== Task item ==
Below are entries; output exactly the lines from the one with "Mersin SEO çalışmalarımızda" to the one with "โอกาสเริ่มต้นว", both included, and nothing else.

== The data ==
= = =

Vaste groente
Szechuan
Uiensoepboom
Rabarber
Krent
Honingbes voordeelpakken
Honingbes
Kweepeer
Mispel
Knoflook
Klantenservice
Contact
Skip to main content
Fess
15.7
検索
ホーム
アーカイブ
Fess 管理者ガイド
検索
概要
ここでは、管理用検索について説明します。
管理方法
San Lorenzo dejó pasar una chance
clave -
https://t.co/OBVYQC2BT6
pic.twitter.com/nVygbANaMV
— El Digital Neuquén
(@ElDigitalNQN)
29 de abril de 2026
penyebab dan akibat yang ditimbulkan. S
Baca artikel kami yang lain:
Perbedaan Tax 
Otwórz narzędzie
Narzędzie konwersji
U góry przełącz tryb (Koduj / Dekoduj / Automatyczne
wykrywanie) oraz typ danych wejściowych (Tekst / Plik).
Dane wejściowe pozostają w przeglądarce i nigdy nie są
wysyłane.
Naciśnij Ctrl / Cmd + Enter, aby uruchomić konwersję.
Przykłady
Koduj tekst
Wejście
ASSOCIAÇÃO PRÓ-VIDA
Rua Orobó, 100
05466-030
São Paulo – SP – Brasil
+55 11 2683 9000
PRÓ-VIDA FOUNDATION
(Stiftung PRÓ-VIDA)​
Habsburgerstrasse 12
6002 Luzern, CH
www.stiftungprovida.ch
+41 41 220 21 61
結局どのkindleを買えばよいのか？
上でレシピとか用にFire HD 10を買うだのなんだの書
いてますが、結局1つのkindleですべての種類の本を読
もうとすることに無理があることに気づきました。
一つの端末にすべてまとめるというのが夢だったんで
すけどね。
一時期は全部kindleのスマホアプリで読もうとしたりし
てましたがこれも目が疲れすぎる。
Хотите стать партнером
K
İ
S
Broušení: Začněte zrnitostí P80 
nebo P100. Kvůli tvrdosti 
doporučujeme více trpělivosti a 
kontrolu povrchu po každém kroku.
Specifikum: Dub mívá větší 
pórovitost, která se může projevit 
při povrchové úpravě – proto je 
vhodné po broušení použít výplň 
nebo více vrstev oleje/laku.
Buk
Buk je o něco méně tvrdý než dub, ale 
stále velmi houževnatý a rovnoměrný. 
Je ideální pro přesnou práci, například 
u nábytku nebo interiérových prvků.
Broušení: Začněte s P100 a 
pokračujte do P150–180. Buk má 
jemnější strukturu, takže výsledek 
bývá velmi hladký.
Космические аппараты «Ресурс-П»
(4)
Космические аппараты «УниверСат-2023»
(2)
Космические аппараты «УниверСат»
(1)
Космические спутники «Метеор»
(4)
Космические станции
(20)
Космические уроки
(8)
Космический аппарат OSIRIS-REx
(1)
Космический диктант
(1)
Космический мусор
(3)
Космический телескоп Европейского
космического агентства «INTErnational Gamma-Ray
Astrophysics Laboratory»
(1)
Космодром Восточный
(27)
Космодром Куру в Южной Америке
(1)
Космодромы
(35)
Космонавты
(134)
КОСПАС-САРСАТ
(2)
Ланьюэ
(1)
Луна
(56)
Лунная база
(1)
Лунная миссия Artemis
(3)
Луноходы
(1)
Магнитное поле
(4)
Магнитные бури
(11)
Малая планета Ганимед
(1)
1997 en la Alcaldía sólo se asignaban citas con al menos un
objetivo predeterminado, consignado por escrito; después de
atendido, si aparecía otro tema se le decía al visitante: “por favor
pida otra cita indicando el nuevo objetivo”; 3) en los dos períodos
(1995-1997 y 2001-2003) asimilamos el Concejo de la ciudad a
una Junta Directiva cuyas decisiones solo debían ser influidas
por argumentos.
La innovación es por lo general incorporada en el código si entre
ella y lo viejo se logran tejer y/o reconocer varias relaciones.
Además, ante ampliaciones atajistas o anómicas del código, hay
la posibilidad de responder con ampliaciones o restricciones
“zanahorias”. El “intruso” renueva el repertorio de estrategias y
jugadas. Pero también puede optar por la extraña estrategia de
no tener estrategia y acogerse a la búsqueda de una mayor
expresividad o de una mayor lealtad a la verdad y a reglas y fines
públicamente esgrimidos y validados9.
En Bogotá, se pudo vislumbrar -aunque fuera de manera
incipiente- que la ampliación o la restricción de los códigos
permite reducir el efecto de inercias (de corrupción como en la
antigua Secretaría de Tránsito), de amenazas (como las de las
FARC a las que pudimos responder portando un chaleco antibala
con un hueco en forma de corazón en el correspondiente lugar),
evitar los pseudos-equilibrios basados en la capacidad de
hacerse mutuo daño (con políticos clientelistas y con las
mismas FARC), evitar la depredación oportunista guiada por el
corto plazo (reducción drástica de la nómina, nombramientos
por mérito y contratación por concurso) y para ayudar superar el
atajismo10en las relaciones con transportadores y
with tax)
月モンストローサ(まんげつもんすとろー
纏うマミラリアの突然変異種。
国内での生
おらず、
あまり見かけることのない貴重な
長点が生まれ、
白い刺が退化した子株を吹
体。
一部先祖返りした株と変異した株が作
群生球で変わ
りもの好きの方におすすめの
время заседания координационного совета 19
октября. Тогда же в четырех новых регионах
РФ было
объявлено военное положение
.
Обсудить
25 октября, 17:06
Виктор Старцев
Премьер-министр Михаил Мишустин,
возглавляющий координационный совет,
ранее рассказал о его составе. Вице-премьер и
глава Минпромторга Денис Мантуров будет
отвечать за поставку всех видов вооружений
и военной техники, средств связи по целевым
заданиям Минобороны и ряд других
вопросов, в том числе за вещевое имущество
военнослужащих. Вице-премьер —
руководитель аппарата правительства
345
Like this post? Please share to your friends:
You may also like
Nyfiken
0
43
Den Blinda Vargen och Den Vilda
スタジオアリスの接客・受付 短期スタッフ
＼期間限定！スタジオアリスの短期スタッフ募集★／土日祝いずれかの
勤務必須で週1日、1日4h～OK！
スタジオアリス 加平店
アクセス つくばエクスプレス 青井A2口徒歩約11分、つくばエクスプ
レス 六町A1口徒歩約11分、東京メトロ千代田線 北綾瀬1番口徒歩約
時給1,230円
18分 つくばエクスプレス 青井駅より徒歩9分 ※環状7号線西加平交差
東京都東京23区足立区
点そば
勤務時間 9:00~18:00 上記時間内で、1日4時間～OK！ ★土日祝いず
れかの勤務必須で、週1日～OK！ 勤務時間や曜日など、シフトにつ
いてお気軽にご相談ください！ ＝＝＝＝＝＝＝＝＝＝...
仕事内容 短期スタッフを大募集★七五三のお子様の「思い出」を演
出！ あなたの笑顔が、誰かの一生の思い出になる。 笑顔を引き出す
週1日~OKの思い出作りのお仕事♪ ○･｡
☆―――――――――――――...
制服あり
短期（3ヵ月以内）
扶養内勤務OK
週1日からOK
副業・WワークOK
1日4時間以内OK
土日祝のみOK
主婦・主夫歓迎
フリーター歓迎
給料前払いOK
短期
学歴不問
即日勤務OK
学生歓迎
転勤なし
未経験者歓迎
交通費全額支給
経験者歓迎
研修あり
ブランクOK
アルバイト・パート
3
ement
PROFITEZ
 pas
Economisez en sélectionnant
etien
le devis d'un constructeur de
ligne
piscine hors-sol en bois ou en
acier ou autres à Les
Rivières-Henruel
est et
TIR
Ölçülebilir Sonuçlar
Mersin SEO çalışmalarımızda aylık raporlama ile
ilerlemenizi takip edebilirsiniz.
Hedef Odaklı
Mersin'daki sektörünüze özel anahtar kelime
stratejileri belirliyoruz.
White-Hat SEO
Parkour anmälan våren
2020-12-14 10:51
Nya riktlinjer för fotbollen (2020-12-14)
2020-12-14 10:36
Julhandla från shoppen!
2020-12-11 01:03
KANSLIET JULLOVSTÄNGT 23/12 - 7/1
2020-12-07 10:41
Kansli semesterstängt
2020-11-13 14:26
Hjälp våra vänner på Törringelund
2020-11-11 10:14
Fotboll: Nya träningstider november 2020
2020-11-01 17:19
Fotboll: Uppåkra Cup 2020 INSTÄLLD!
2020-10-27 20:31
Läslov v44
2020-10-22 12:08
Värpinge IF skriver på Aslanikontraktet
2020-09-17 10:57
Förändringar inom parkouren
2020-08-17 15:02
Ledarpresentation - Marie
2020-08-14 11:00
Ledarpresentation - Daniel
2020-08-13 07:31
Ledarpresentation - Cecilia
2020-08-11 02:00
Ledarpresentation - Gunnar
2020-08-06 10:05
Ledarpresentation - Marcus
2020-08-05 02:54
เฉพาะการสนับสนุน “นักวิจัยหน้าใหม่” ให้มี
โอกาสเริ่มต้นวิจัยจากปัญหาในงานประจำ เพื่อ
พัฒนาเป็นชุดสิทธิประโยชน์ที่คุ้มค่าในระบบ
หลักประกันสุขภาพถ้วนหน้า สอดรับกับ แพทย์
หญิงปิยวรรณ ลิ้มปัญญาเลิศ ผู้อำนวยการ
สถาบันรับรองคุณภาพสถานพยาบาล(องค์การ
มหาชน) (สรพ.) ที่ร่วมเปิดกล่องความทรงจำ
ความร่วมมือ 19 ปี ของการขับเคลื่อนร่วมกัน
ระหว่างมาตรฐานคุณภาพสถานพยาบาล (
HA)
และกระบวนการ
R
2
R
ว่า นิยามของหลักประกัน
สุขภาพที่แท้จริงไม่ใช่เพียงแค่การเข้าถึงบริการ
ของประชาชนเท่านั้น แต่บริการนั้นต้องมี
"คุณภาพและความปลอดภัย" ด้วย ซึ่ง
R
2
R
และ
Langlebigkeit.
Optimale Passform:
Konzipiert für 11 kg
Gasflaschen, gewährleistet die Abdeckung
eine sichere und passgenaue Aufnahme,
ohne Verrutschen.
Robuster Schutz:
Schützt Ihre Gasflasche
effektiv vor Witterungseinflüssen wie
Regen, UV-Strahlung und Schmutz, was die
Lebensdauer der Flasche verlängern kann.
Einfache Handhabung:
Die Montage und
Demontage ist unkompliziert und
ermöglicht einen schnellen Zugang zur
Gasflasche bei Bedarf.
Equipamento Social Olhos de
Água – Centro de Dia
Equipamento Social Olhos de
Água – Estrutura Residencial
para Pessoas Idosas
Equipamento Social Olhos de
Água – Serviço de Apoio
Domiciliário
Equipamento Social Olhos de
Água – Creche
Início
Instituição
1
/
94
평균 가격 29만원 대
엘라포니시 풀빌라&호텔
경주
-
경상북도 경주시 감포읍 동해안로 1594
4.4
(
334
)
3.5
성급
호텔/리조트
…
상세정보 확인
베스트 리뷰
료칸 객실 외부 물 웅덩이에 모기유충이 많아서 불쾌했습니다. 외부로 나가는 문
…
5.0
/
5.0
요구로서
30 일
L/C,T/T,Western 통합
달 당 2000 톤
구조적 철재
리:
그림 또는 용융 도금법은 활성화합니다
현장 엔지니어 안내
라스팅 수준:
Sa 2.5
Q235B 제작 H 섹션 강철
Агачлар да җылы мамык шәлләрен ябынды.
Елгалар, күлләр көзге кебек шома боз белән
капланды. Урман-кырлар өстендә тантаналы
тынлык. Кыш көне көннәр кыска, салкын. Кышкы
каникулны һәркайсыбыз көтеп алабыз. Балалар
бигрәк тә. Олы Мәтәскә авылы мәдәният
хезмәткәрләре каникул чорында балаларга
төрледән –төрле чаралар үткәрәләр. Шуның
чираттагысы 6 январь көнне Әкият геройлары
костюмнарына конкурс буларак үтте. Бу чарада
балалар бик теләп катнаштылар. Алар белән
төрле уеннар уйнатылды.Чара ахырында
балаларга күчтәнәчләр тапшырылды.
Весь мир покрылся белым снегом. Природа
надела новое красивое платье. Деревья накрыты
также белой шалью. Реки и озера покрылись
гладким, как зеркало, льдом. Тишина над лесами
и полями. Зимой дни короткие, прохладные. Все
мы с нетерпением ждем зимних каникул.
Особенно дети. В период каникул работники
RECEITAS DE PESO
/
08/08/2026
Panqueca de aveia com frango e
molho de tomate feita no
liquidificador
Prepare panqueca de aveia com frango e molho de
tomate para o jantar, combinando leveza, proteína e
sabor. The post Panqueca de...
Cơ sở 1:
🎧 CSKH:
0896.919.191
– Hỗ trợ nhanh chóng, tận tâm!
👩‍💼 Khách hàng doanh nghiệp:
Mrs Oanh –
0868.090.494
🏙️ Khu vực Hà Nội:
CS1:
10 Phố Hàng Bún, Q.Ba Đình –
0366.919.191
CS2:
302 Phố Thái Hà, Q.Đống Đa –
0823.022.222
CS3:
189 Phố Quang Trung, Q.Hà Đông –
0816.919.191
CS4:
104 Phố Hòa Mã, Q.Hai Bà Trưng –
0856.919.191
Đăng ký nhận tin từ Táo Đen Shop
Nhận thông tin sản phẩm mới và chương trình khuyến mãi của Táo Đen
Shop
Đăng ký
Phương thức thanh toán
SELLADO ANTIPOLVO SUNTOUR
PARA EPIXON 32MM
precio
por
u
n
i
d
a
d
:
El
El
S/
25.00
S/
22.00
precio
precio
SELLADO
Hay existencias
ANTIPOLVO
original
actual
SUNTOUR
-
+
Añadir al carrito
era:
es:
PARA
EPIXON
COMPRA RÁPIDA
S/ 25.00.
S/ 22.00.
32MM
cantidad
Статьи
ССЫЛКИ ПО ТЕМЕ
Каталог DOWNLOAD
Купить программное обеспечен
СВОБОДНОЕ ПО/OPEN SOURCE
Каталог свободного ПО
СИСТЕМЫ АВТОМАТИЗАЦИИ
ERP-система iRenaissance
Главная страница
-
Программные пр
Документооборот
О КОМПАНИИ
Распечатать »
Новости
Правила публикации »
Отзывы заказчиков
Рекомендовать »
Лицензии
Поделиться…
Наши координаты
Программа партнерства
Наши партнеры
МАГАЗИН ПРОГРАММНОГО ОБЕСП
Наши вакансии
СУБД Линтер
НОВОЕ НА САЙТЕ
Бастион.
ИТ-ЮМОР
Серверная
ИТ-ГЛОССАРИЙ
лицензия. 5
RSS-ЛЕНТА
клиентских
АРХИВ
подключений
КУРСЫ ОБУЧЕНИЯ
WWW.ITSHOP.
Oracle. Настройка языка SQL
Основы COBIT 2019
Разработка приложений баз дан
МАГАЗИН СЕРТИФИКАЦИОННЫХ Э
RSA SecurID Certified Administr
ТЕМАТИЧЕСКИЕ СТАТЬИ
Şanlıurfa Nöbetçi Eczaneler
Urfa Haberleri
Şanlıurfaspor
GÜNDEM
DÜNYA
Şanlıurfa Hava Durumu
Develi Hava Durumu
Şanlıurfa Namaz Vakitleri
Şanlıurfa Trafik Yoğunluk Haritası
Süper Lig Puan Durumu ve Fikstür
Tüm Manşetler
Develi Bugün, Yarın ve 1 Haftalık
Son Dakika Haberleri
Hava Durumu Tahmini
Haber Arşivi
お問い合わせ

= = =

== Result below ==
Mersin SEO çalışmalarımızda aylık raporlama ile
ilerlemenizi takip edebilirsiniz.
Hedef Odaklı
Mersin'daki sektörünüze özel anahtar kelime
stratejileri belirliyoruz.
White-Hat SEO
Parkour anmälan våren
2020-12-14 10:51
Nya riktlinjer för fotbollen (2020-12-14)
2020-12-14 10:36
Julhandla från shoppen!
2020-12-11 01:03
KANSLIET JULLOVSTÄNGT 23/12 - 7/1
2020-12-07 10:41
Kansli semesterstängt
2020-11-13 14:26
Hjälp våra vänner på Törringelund
2020-11-11 10:14
Fotboll: Nya träningstider november 2020
2020-11-01 17:19
Fotboll: Uppåkra Cup 2020 INSTÄLLD!
2020-10-27 20:31
Läslov v44
2020-10-22 12:08
Värpinge IF skriver på Aslanikontraktet
2020-09-17 10:57
Förändringar inom parkouren
2020-08-17 15:02
Ledarpresentation - Marie
2020-08-14 11:00
Ledarpresentation - Daniel
2020-08-13 07:31
Ledarpresentation - Cecilia
2020-08-11 02:00
Ledarpresentation - Gunnar
2020-08-06 10:05
Ledarpresentation - Marcus
2020-08-05 02:54
เฉพาะการสนับสนุน “นักวิจัยหน้าใหม่” ให้มี
โอกาสเริ่มต้นวิจัยจากปัญหาในงานประจำ เพื่อ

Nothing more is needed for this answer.